• [Exercise directions] For the records that follow, restate each one word for word and leave the images behind.
::::::::
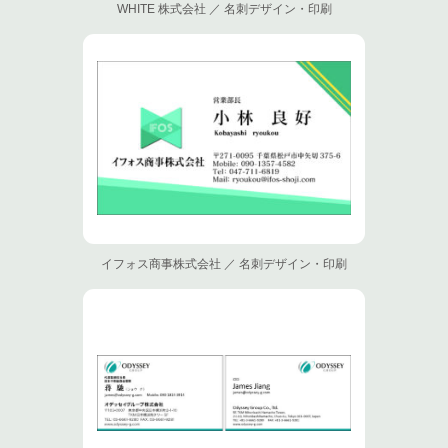
WHITE 株式会社 ／ 名刺デザイン・印刷
イフォス商事株式会社 ／ 名刺デザイン・印刷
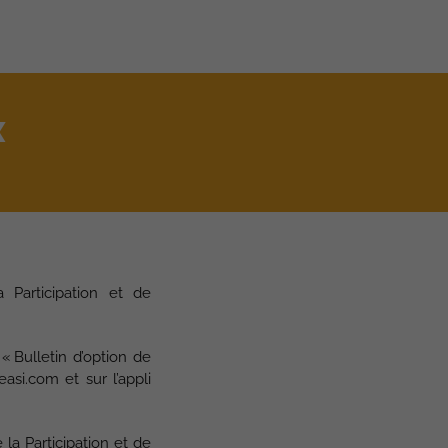
X
 Participation et de
 Bulletin d’option de
asi.com et sur l’appli
la Participation et de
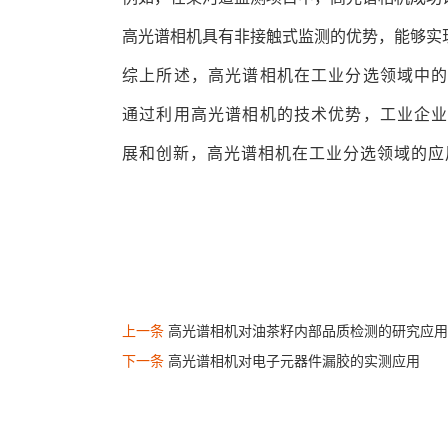
高光谱相机具有非接触式监测的优势，能够实
综上所述，高光谱相机在工业分选领域中
通过利用高光谱相机的技术优势，工业企
展和创新，高光谱相机在工业分选领域的应
上一条
高光谱相机对油茶籽内部品质检测的研究应用
下一条
高光谱相机对电子元器件漏胶的实测应用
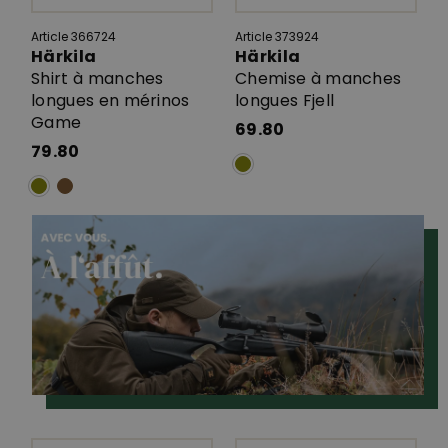
Article 366724
Article 373924
Härkila
Härkila
Shirt à manches
Chemise à manches
longues en mérinos
longues Fjell
Game
69.80
79.80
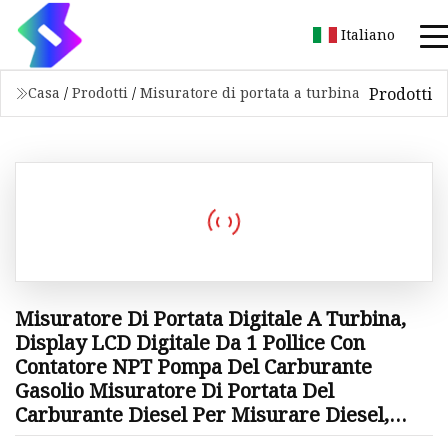
Italiano
Prodotti
Casa
/
Prodotti
/
Misuratore di portata a turbina
Misuratore Di Portata Digitale A Turbina,
Display LCD Digitale Da 1 Pollice Con
Contatore NPT Pompa Del Carburante
Gasolio Misuratore Di Portata Del
Carburante Diesel Per Misurare Diesel,
Cherosene, Benzina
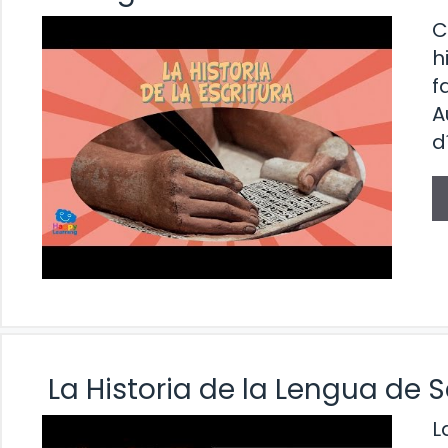
C
h
f
A
d
La Historia de la Lengua de 
L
::::::::
• [Response below]
WHITE 株式会社 ／ 名刺デザイン・印刷
イフォス商事株式会社 ／ 名刺デザイン・印刷
X
 Participation et de
 Bulletin d’option de
asi.com et sur l’appli
la Participation et de
高光谱相机具有非接触式监测的优势，能够实
综上所述，高光谱相机在工业分选领域中
通过利用高光谱相机的技术优势，工业企
展和创新，高光谱相机在工业分选领域的应
上一条
高光谱相机对油茶籽内部品质检测的研究应用
下一条
高光谱相机对电子元器件漏胶的实测应用
Article 366724
Article 373924
Härkila
Härkila
Shirt à manches
Chemise à manches
longues en mérinos
longues Fjell
Game
69.80
79.80
Italiano
Prodotti
Casa
/
Prodotti
/
Misuratore di portata a turbina
Misuratore Di Portata Digitale A Turbina,
Display LCD Digitale Da 1 Pollice Con
Contatore NPT Pompa Del Carburante
Gasolio Misuratore Di Portata Del
Carburante Diesel Per Misurare Diesel,
Cherosene, Benzina
C
h
f
A
d
La Historia de la Lengua de 
L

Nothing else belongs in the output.